You may not have heard of a Stellarator before, but if all goes well later this month in a small university town in the far northeast of Germany, you will. That’s because the Wendelstein 7-X is finally going to be fired up. If it’s able to hold the heat of a fusion-capable plasma, it could be a huge breakthrough.
So what’s a stellarator? It’s a specific type of nuclear fusion containment geometry that, while devilishly complex to build and maintain, stands a chance at being the first fusion generator to achieve break-even, where the energy extracted from the fusion reaction is greater or equal to the energy used in creating the necessary hot plasma.
There’s an awesome video on the W7-X, and some of the theory behind the reactor just below the break.
Most fusion reactors are tokamaks, which are doughnut-shaped reactors wrapped in superconducting magnets that contain the plasma inside the loop. The problem with tokamaks is that they don’t have an intrinsically uniform magnetic field inside because, put simply, the coils on the hole of the doughnut are closer together than those on the outside. This makes the plasma want to wander outward and hit the walls, which isn’t good.
To compensate, a tokamak induces a circular current within the plasma as well, which pulls it inwards. The problem with this is the heat in the parts that induce the current as well as instabilities in the current as it runs through the plasma itself. This means that tokamaks can’t run for very long: the record is around 6.5 seconds. This makes it very hard for tokamaks to produce more energy than it takes to fire up the plasma in the first place. (Tokamak schematic courtesy Max Planck Institute.)
Stellarators get around this by twisting the path of the plasma. The original stellarator design, invented by all-around physics-badass [Lyman Spitzer], twisted a loop into a figure-8 shape. The point is that the plasma that’s on the inside of the track in one half of the eight is on the outside in the other half, and there’s no need for the tokamak’s toroidal plasma current. The W7-X twists the plasma band five times as it moves around what’s essentially a circle.

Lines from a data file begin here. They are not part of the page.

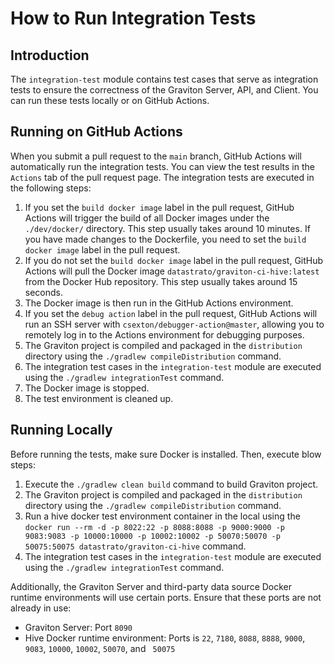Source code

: <!--
  Copyright 2023 Datastrato.
  This software is licensed under the Apache License version 2.
-->
# How to Run Integration Tests

## Introduction
The `integration-test` module contains test cases that serve as integration tests to ensure the correctness of the Graviton Server, API, and Client. 
You can run these tests locally or on GitHub Actions.

## Running on GitHub Actions
When you submit a pull request to the `main` branch, GitHub Actions will automatically run the integration tests. 
You can view the test results in the `Actions` tab of the pull request page. 
The integration tests are executed in the following steps:

1. If you set the `build docker image` label in the pull request, GitHub Actions will trigger the build of all Docker images under the `./dev/docker/` directory. This step usually takes around 10 minutes. If you have made changes to the Dockerfile, you need to set the `build docker image` label in the pull request.
2. If you do not set the `build docker image` label in the pull request, GitHub Actions will pull the Docker image `datastrato/graviton-ci-hive:latest` from the Docker Hub repository. This step usually takes around 15 seconds.
3. The Docker image is then run in the GitHub Actions environment.
4. If you set the `debug action` label in the pull request, GitHub Actions will run an SSH server with `csexton/debugger-action@master`, allowing you to remotely log in to the Actions environment for debugging purposes.
5. The Graviton project is compiled and packaged in the `distribution` directory using the `./gradlew compileDistribution` command.
6. The integration test cases in the `integration-test` module are executed using the `./gradlew integrationTest` command.
7. The Docker image is stopped.
8. The test environment is cleaned up.

## Running Locally
Before running the tests, make sure Docker is installed. 
Then, execute blow steps: 
1. Execute the `./gradlew clean build` command to build Graviton project.
2. The Graviton project is compiled and packaged in the `distribution` directory using the `./gradlew compileDistribution` command.
3. Run a hive docker test environment container in the local using the `docker run --rm -d -p 8022:22 -p 8088:8088 -p 9000:9000 -p 9083:9083 -p 10000:10000 -p 10002:10002 -p 50070:50070 -p 50075:50075 datastrato/graviton-ci-hive` command.
4. The integration test cases in the `integration-test` module are executed using the `./gradlew integrationTest` command.

Additionally, the Graviton Server and third-party data source Docker runtime environments will use certain ports. Ensure that these ports are not already in use:
- Graviton Server: Port `8090`
- Hive Docker runtime environment: Ports is `22`, `7180`, `8088`, `8888`, `9000`, `9083`, `10000`, `10002`, `50070`, and ` 50075`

And this means that there’s a chance of containing a plasma for a much longer time in a stellarator, and eventually breaking even on the startup energy. The only problem is that making one is devilishly difficult, even with the benefit of a billion Euros and the best German engineering. Just looking at the number of access ports on the W7-X gives you a bit of insight into how incredibly complex this machine is.
According to this coverage in Science magazine, the W7-X project was given the green light in 1994, and was due to be completed by 2006 at the cost of €550 billion. But the reactor involves 425 tons of specifically-shaped superconducting magnets and the subsequent cooling apparatus. They ran into manufacturing troubles with the magnets, with a third of them failing inspection and one of the firms producing them going bankrupt.
Not that delays or cost overruns are uncommon in fusion reactors — the ultra-large ITER tokamak is probably going to cost around thirteen billion Euros (three times the original budget) and be eleven years late by the time it’s firing a plasma in 2020. Creating stable nuclear fusion just isn’t easy.
But the W7-X looks to be ready for a real plasma firing any day now. They’ve already pre-tested the containment on (cold) electrons, and everything’s reported to be perfect. If they can keep a hot plasma stable for a long(er) time, it may pave the way to actual fusion power generation. Keep your fingers crossed!